**Prompt:** Reproduce the records from the line with "collection date: 1916-07-07" up to and including the last line, swapping "locality" for "site" and changing nothing else. Leave the pictures out.

**Available records:**
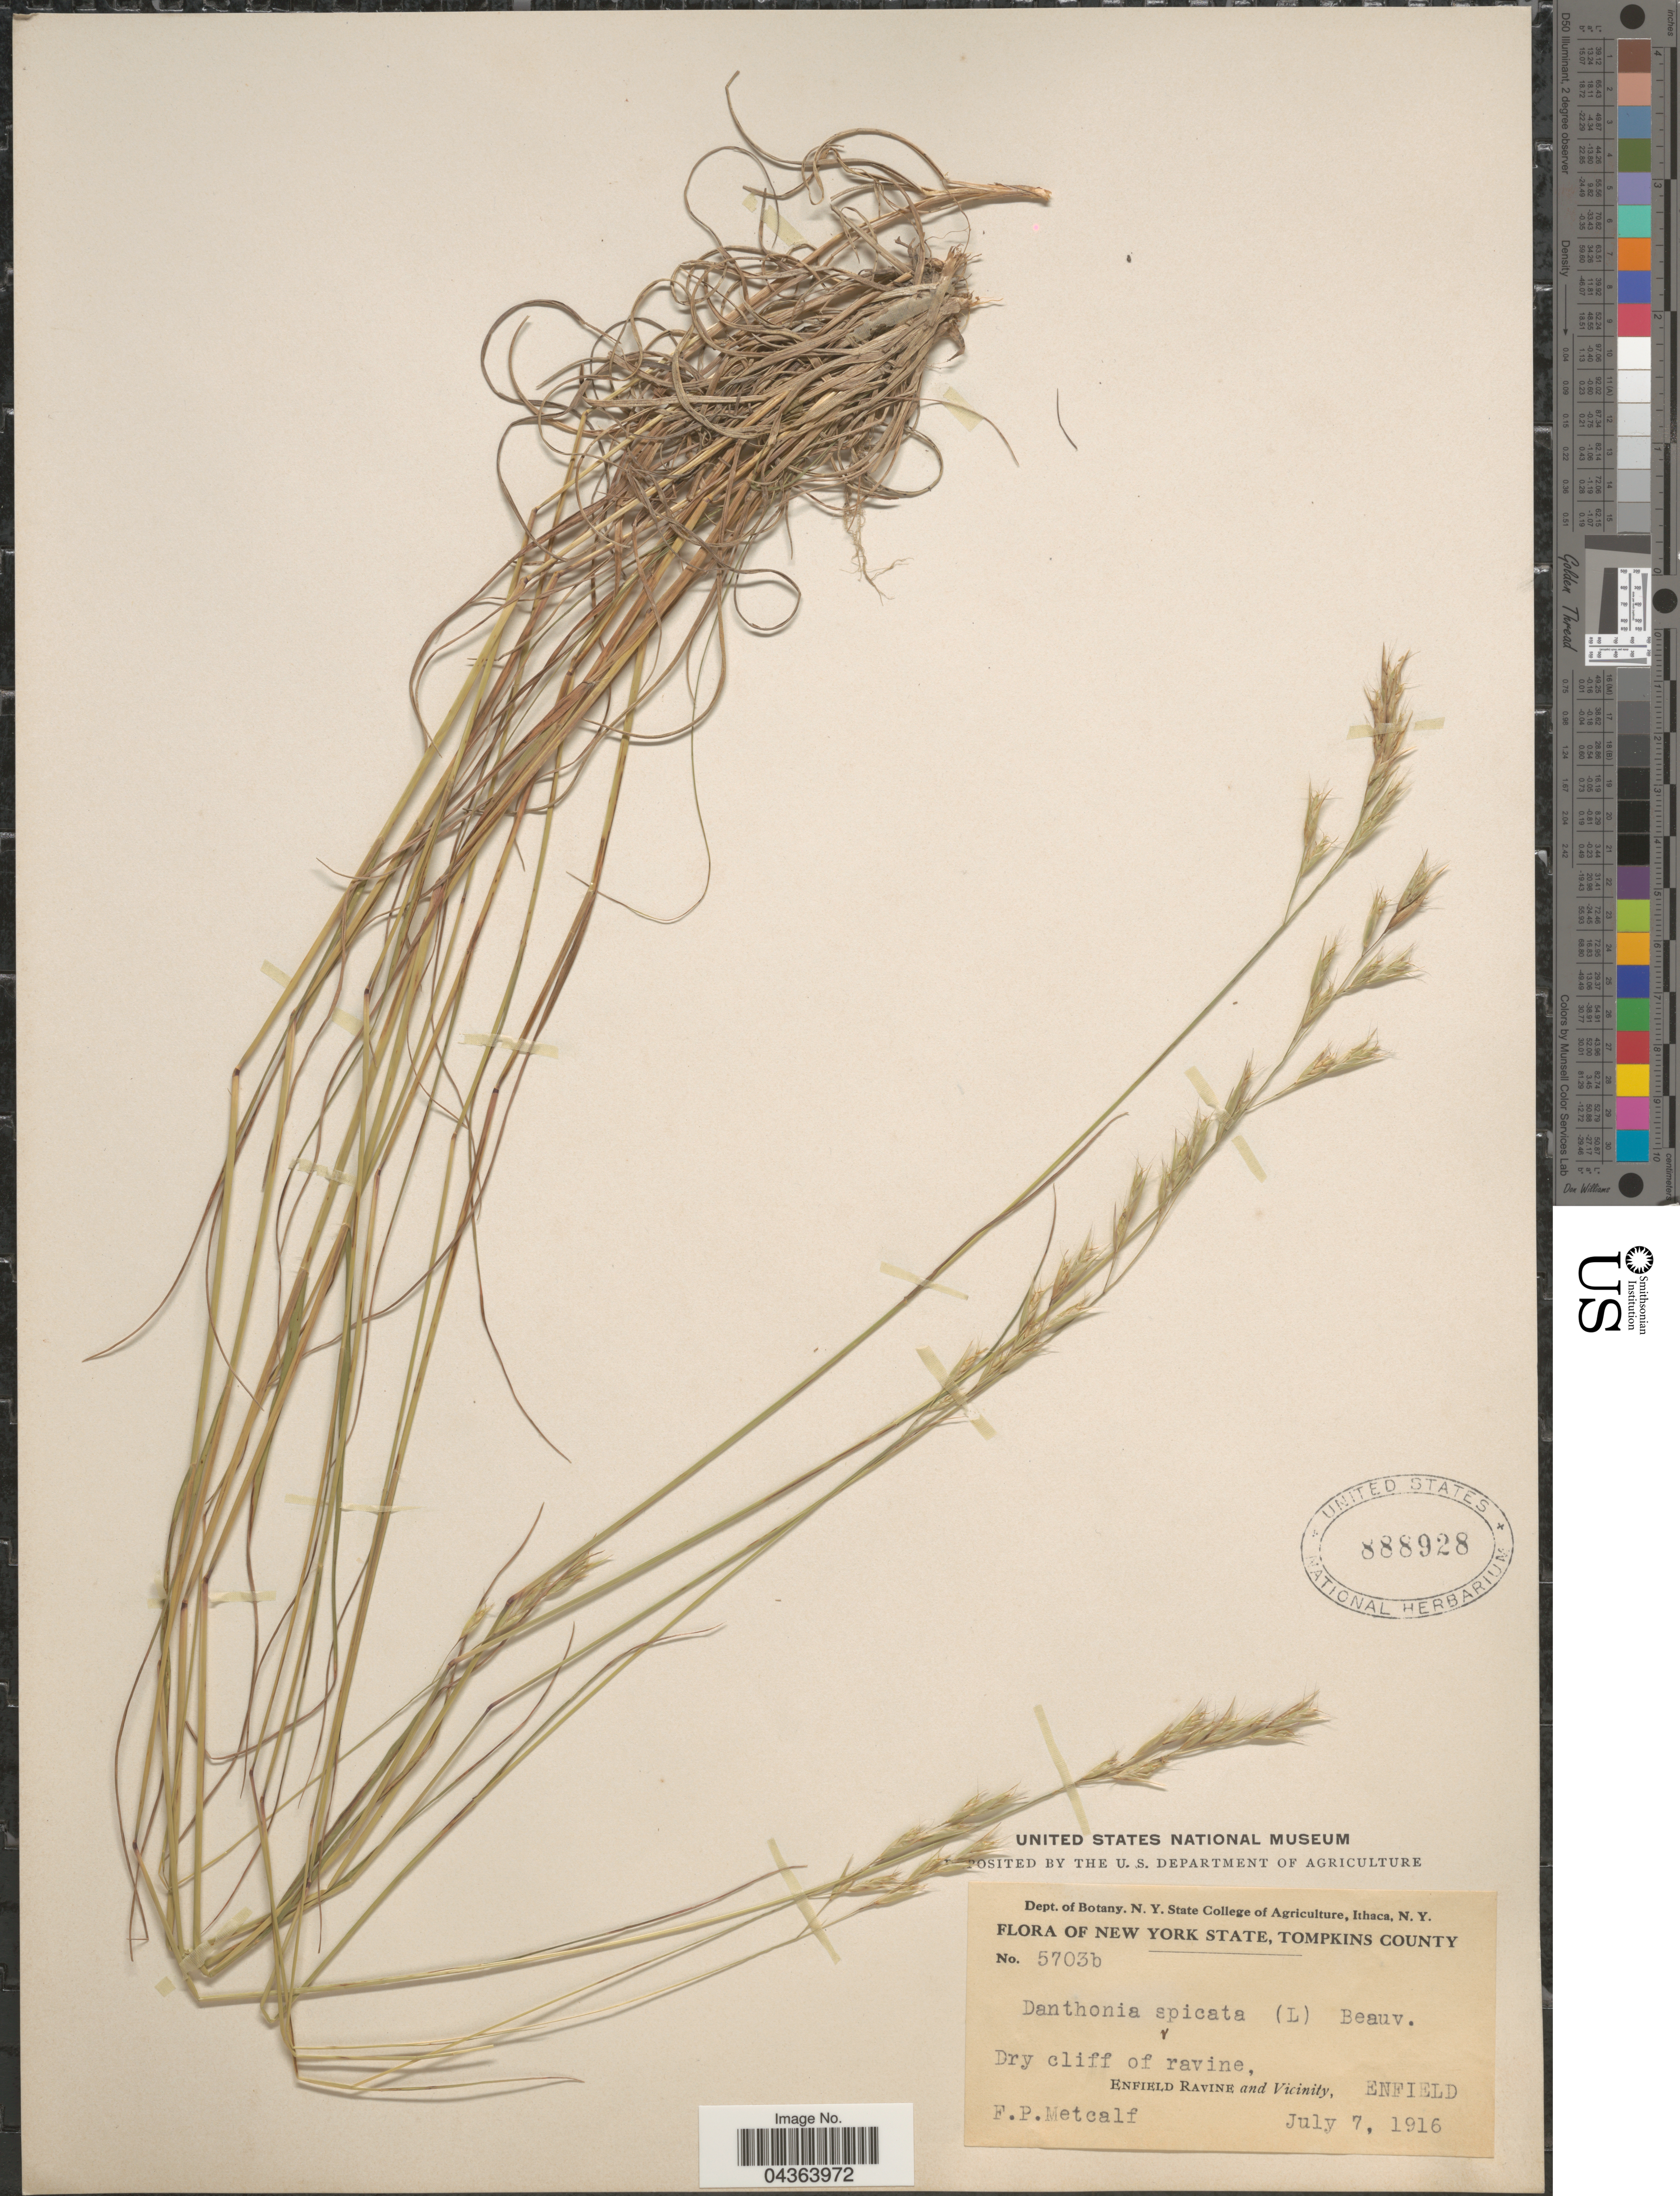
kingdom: Plantae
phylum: Tracheophyta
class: Liliopsida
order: Poales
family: Poaceae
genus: Danthonia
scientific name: Danthonia spicata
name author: (L.) P. Beauv. ex Roem. & Schult.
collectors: F. Metcalf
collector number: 5703b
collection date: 1916-07-07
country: United States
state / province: New York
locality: Tompkins County. Dry cliff of ravine, Enfield Ravine and Vicinity, Enfield.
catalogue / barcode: US 888928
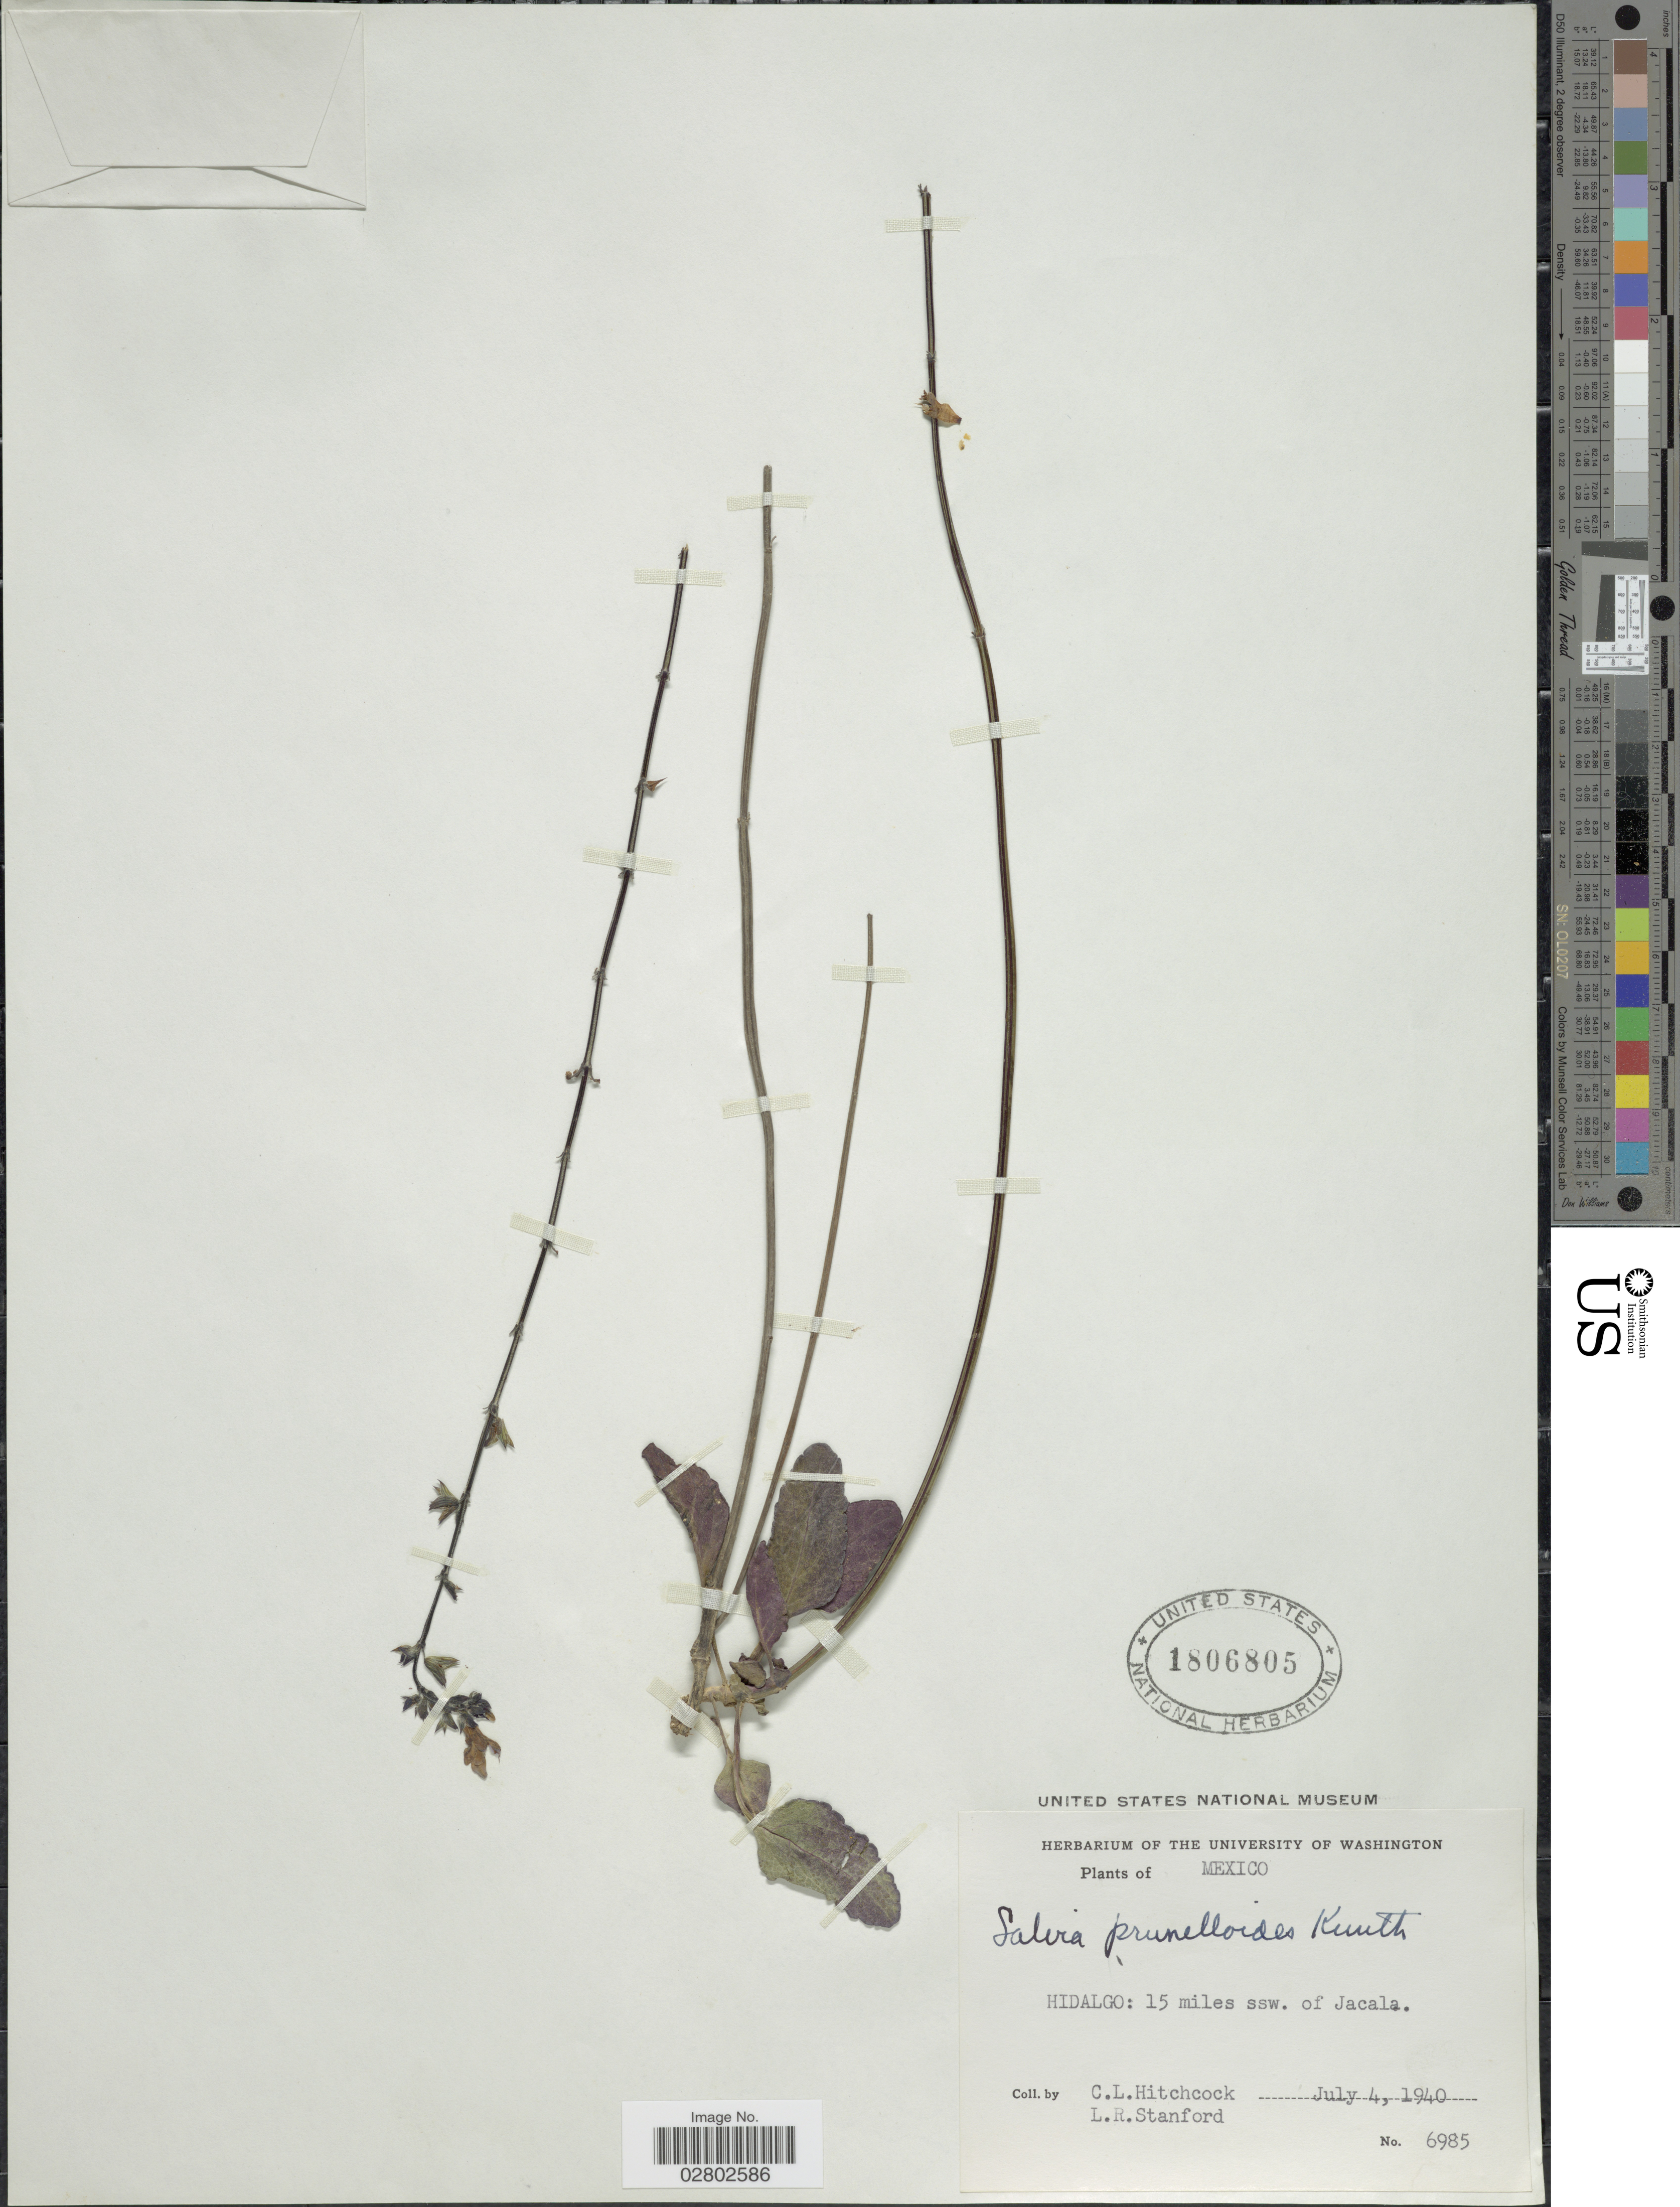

**Output of the exercise:**
collection date: 1916-07-07
country: United States
state / province: New York
site: Tompkins County. Dry cliff of ravine, Enfield Ravine and Vicinity, Enfield.
catalogue / barcode: US 888928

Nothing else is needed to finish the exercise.